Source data
--- START ---

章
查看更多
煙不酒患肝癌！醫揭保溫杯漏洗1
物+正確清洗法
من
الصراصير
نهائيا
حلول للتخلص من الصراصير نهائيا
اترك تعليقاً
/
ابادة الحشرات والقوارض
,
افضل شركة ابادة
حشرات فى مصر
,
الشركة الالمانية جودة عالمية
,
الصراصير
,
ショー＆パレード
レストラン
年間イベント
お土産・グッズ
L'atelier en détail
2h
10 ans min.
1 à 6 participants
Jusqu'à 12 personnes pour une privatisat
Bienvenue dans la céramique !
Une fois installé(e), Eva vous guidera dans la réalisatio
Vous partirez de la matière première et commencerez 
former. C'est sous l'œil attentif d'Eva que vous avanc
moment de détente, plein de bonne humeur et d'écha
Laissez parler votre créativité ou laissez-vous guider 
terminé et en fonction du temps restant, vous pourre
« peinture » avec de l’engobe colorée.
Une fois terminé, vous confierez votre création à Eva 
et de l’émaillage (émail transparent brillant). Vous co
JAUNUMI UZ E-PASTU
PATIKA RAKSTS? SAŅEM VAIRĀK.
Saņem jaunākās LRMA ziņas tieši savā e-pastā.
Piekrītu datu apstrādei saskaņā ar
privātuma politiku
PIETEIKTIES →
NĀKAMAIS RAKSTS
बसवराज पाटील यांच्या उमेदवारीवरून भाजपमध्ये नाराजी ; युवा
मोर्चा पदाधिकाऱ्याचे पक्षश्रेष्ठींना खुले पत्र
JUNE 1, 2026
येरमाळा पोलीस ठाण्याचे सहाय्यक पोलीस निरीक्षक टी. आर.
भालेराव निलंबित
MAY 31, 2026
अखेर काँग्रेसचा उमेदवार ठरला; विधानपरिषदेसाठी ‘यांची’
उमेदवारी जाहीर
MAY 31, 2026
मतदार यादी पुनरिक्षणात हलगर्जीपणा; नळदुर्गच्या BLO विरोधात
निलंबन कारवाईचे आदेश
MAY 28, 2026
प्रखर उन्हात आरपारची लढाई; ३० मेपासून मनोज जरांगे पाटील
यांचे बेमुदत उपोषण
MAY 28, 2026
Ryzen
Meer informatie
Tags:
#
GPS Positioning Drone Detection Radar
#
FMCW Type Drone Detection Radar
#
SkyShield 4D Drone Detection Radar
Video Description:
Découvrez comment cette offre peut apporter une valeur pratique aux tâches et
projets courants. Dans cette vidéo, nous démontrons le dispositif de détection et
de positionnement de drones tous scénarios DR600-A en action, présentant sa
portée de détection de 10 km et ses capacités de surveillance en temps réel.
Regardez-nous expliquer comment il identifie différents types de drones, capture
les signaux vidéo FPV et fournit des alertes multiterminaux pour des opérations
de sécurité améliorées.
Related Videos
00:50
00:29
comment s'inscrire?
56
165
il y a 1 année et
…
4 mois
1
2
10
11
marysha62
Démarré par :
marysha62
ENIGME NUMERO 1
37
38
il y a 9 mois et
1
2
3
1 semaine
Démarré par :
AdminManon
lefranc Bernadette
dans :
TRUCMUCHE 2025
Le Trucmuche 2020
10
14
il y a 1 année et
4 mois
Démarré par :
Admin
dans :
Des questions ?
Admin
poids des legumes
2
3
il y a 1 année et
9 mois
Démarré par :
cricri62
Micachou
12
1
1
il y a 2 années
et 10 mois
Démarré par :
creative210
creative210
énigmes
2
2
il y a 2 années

--- END ---
--- START ---

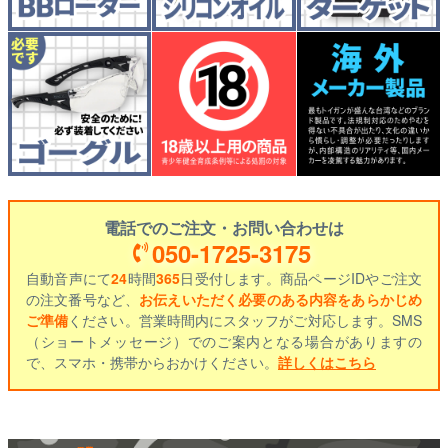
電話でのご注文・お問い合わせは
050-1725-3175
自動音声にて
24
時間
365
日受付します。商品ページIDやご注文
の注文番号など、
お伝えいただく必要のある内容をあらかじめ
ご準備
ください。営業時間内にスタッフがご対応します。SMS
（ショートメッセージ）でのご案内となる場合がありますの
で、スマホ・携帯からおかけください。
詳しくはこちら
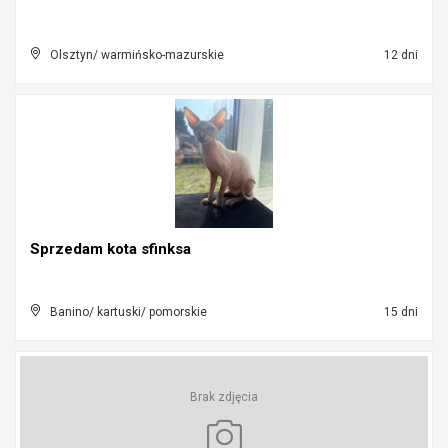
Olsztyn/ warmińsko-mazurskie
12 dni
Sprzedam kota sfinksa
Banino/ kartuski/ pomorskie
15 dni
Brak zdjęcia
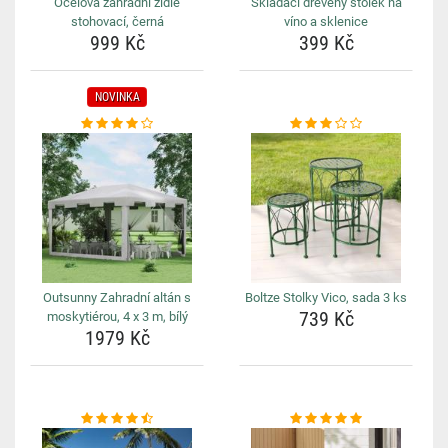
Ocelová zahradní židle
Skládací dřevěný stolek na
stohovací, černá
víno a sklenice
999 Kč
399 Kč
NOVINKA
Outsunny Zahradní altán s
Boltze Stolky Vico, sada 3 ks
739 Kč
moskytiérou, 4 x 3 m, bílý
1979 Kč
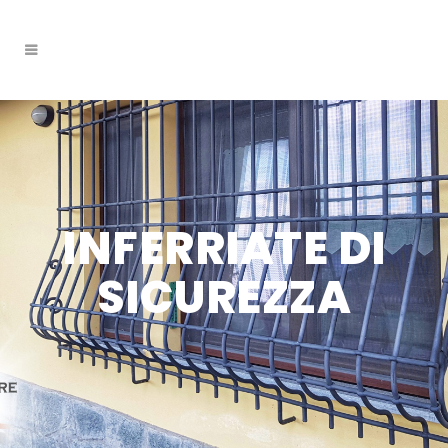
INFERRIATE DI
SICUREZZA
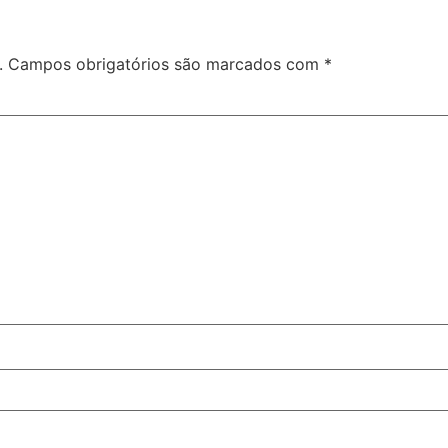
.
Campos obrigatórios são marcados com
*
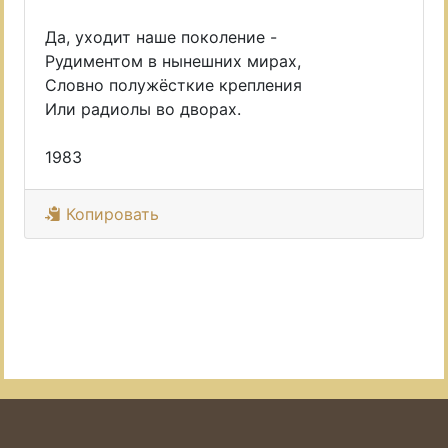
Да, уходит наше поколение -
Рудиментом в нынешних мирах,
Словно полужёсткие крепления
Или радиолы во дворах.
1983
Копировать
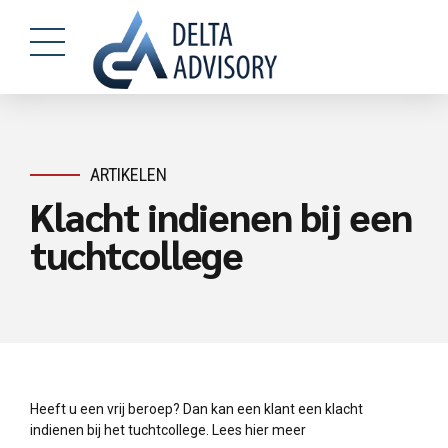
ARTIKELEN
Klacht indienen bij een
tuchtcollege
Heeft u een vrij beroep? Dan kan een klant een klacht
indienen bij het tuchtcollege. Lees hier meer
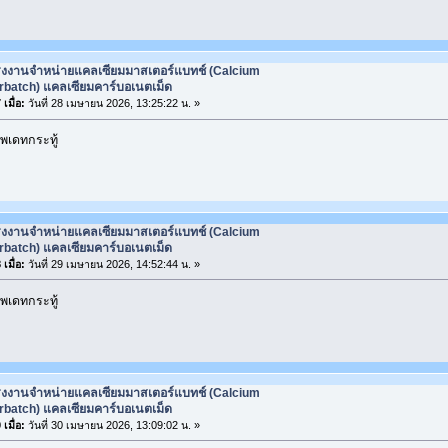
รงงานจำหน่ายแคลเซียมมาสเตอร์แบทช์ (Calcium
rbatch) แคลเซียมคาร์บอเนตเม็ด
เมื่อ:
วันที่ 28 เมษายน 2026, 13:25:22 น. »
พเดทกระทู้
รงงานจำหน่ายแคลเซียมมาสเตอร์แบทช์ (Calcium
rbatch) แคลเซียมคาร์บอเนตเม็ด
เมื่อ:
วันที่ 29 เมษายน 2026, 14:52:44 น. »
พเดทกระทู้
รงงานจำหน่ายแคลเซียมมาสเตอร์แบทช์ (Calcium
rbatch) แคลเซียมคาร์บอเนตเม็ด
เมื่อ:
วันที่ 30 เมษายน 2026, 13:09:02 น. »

--- END ---

*Work required*:
Rewrite the stretch from the line that contains "Ocelová zahradní židle" through the line that contains "indienen bij het tuchtcollege. Lees hier meer", replacing "Kč" with "CZK" and keeping everything else the same. Leave the pictures out of your answer.

*Solution*:
Ocelová zahradní židle
Skládací dřevěný stolek na
stohovací, černá
víno a sklenice
999 CZK
399 CZK
NOVINKA
Outsunny Zahradní altán s
Boltze Stolky Vico, sada 3 ks
739 CZK
moskytiérou, 4 x 3 m, bílý
1979 CZK
INFERRIATE DI
SICUREZZA
.
Campos obrigatórios são marcados com
*
Да, уходит наше поколение -
Рудиментом в нынешних мирах,
Словно полужёсткие крепления
Или радиолы во дворах.
1983
Копировать
ARTIKELEN
Klacht indienen bij een
tuchtcollege
Heeft u een vrij beroep? Dan kan een klant een klacht
indienen bij het tuchtcollege. Lees hier meer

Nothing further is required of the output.